Elizabeth C. Goldsmith’s short, engaging biography, The Kings’ Mistresses: The Liberated Lives of Marie Mancini, Princess Colonna, and Her Sister Hortense, Duchess Mazarin, is not about women who achieved greatness.
Not quite my kind of thing? I’m more likely to read biographies of political schemers like Anne Boleyn, or anarchist/birth control advocates like Emma Goldman.
But I was drawn to the glamour and independence of the famous Mancini sisters, runaway wives of the seventeenth century who published memoirs of their struggles to live independently. They were salon hostesses, patrons of the arts, performers in royal and private theatricals and ballets, runaway wives , mothers, and kings’ girlfriends/mistresses. They traveled widely and lived in Italy, France, Spain, and England.
And they dripped with jewels and baubles. Just the way the society tabloids liked it.
Because, oh yeah, they were celebrities.
At first I was entranced. Later I wanted more context.
Their uncle, Cardinal Mazarin, brought them as girls from Rome to Louis XIV’s court. Marie became Louis’s first serious girlfriend, and all France knew about the intensity of their chaste romance. They were intellectually compatible, read poetry and novels together, and danced in royal ballets. But the Queen and the Cardinal soon separated them, because Louis XIV had to make a royal marriage and was too ardent about Marie. The rebellious couple managed to conduct a secret correspondence, but Marie eventually realized she had to break it off.

Marie Mancini
Marie was the thoughtful sister and the great reader; Hortense was the party girl who later became the mistress of Charles II in England. But the Cardinal married both women off to inappropriate men.
Hortense’s husband, Duke Armand-Charles Mazarin, was crazy, jealous, and violent. He forbade her fashionable entertainments–plays, ballet, and concerts in the theater at their palace–and fired every servant she liked. He also slashed hundreds of valuable paintings of nude women collected in the Cardinal’s gallery to express his rage against her.
Hortense lost the sympathy of friends because she put up with so much, but could not get a legal separation or divorce. Women had almost no legal protection. After she ran away, leaving the children behind, she was locked in a convent with other rebellious wives. This is one of many convent episodes, because the Mancini sisters were in and out of convents from the moment they left their husbands. Women were often incarcerated if they didn’t want to live with their husbands.
In Rome, Marie was happily married for three years to Lorenzo Colonna, Grand Constable of the Kingdom of Naples. The couple enjoyed elaborate entertainments and high society, and if you want to learn about how “the rich are different from you and me,” as Fitzgerald put it, here’s the place to do it: When Marie’s first child was born, Lorenzo commissioned a baroque bed from designer Paul Schor, shaped like a seashell floating on waves and drawn by seahorses ridden by mermaids. And she was displayed on the bed.

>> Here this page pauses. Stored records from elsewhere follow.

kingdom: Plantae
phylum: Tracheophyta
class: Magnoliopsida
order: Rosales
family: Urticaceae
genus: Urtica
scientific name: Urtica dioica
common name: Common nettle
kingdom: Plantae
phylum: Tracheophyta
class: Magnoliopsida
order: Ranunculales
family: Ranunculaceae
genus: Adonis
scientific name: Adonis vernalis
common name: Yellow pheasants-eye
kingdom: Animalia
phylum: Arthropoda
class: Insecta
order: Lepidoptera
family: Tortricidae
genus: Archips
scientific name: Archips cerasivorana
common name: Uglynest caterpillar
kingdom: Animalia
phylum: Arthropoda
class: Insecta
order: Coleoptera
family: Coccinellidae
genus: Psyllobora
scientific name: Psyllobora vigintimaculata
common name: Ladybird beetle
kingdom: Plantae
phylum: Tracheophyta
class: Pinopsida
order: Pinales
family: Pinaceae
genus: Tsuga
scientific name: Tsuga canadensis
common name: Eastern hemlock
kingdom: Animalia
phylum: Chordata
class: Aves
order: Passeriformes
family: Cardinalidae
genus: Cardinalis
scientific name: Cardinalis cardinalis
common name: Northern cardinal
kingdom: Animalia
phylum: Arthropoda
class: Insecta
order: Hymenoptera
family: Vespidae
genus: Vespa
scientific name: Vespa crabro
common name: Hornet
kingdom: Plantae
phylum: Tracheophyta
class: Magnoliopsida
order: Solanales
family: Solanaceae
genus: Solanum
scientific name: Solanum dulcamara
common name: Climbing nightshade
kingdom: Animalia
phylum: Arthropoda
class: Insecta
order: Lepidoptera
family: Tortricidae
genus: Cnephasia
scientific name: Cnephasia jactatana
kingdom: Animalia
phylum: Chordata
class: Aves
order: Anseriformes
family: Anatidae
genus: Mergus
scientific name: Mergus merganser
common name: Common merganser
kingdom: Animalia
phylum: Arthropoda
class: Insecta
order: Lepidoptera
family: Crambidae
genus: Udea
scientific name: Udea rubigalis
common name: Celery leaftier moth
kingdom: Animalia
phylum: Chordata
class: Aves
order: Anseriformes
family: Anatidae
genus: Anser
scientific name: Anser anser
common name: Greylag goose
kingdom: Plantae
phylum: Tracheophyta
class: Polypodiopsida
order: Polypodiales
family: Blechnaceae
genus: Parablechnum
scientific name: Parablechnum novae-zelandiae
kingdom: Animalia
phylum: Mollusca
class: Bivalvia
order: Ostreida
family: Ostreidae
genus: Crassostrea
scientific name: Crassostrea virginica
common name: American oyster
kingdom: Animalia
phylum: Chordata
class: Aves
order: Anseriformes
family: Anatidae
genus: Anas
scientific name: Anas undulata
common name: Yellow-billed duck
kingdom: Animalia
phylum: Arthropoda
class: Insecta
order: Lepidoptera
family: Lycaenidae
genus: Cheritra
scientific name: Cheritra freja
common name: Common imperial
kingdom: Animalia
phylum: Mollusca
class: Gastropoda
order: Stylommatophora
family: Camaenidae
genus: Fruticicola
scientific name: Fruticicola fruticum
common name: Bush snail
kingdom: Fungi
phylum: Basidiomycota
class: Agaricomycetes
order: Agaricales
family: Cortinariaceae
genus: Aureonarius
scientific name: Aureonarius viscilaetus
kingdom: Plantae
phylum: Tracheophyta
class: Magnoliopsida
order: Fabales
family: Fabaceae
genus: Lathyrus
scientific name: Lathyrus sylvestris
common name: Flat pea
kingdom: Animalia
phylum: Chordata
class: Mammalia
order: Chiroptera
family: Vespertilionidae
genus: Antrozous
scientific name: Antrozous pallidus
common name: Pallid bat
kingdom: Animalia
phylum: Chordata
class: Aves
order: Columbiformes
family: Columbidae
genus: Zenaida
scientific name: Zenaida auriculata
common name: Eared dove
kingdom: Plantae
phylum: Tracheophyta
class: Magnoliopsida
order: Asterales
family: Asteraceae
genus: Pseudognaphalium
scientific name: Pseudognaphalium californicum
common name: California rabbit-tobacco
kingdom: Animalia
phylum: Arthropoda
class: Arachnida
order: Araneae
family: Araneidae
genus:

While Marie was busy having three children, Hortense was struggling in France, whence she eventually escaped disguised as a man, with the help of their brother Philippe and servants, and sought refuge in the Colonna household. Social life in Rome became yet wilder, with two creative Mancini sisters in town competing for attention.
But Lorenzo had begun to have mistresses, and though that didn’t matter and was even expected after Marie decided three children was enough, one mistress was socially eminent and embarrassing. Marie began to fear that Lorenzo would poison her. So Marie and Hortense ran away together, dressed as men.
There are more travels, more convent episodes. Both husbands are vindictive and want the sisters back, under any circumstances. Rather than return to Lorenzo, Marie agreed to live in a convent in Madrid, and gradually makes friends at court, though there are setbacks: her husband can’t bear the thought that she might be happy, so sends her to a more restrictive convent, really a prison. And she is not released immediately.
Hortense, who had had enough of convents, escaped to England, where she became Charles II’s mistress, and a gambler and an alcoholic.
Hortense wrote and published her memoirs under her own name (the first woman in France to do so). She writes, “I know that a woman’s glory lies in her nog giving rise to gossip, but one cannot always choose the kind of life one would like to lead.”
Marie, living chastely in conservative Spain, wrote her memoirs after a false memoir was published under her name.
I call this “history lite” because it needs more context. I would have liked to see their problems analyzed in the context of, say, the history of divorce in the 17th century. Although Goldsmith explains that the Mancini sisters’ celebrity brought discussions of separation and divorce into the open by the 1690s, I would have liked to know more details about the women who did this.
But Goldsmith writes well about these beautiful, sociable women with hidden depths, and many will find it a good entertainment.